Unlike shadirvans, sebils were built in squares, at intersections and by main roads, though with the same purpose as water faucets or shadirvans. The word sebil originates from Arabic and means a road; the term pertains to a charitable structure by a road, a fountain of a special shape, on the windows of which one could always find glasses full of water.
In the daily life and culture of Bosnian Muslims particular importance is attached to bathing and hygienic care, which is a prerequisite for beginning a prayer and other religious rituals. Immediately upon their arrival in Bosnia, the Ottomans built three public baths (hammams), two in Sarajevo and one in Visoko. In his research (1991: 15-16), historian Hamdija Kreševljaković records that these, mostly religious and charitable endowments, totaled 56 facilities in 42 locations in Bosnia and Herzegovina by the end of the 18th century.
Almost every Muslim house in Bosnia had a small bathroom (hamamdžik), a small room for washing hands before and after the meal, for ablution before prayer and for taking a bath. In the houses of the wealthy they were even built in every room. These facts speak of high standards of cleanliness among Bosnian Muslims, of a kind of spiritual hedonism and beauty.
Thus, in daily life the Bosnian house and its architecture testified to a close relationship between man and water. The central place in the women's separate courtyard was occupied by a shadirvan or a well surrounded by sumptuous blooming flowers and fruit trees. It was this intimate ambience, enriched with the gurgling of living waters, that would engender the emergence of sevdalinka – the urban song.
The motif of water is typically present in invocation: U bašči mi bunar-voda, / ja je ne pijem, / viš bunara ruža cvate, / ja je ne berem (In my garden there's water from the well / I don’t drink it / the rose is blooming above the well, / I don't pick it), or Drino, živa žeđo moja, / o moj dragi, živa željo moja! (Drina river, my living thirst, oh my darling, my living desire!)
Indeed, some sevdalinka songs were about the phenomenon of living waters, and gave them a human (personal) character: Aj, dvije su se vode zavadile, / aj, the Ćehotina, aman, i studena Drina. / Aj, Ćehotina Drini govorila: / aj, što s' se, Drino, aman, mamom pomamila (Oh, two waters got into a quarrel / oh, Ćehotina, oh, and the freezing Drina. / Oh, the Ćehotina told the Drina: / oh, Drina, why are you in such a frenzy).
In Bosnian Muslim Sufi tradition, flowing water also had a symbolic and spiritual role.
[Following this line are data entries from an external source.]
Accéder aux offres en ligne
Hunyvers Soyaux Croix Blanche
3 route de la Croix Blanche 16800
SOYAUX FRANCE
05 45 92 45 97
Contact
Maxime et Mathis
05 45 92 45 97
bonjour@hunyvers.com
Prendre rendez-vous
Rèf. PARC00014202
Bosnian Muslim beliefs were enriched by true, but also folk, stories about living waters, about their supernatural and healing power. Over time, many now centuries-old praying sites (dovištas), the best-known of which is Prusac, were formed. The Prusac dovište is based on a legend about the power of a days-long prayer by Ajvaz-dedo, which made a rock split in half and water flow through the newly formed canyon, which in turn allowed constructing wooden pipes to take the water to this small Ottoman town.
The Bosnian tradition of Islam involves a luxuriant, sublime culture of water, to the greatest extent possible and in various ways. Clean, blessed, living waters flow through the Bosnian civilization of Islam.
References:
Karić, Enes. (1999) Eseji od Bosne: Slovo o vodi. Sarajevo: Sejtarija.
Kreševljaković, Hamdija. (1991) Izabrana djela III. Sarajevo: Veselin Masleša.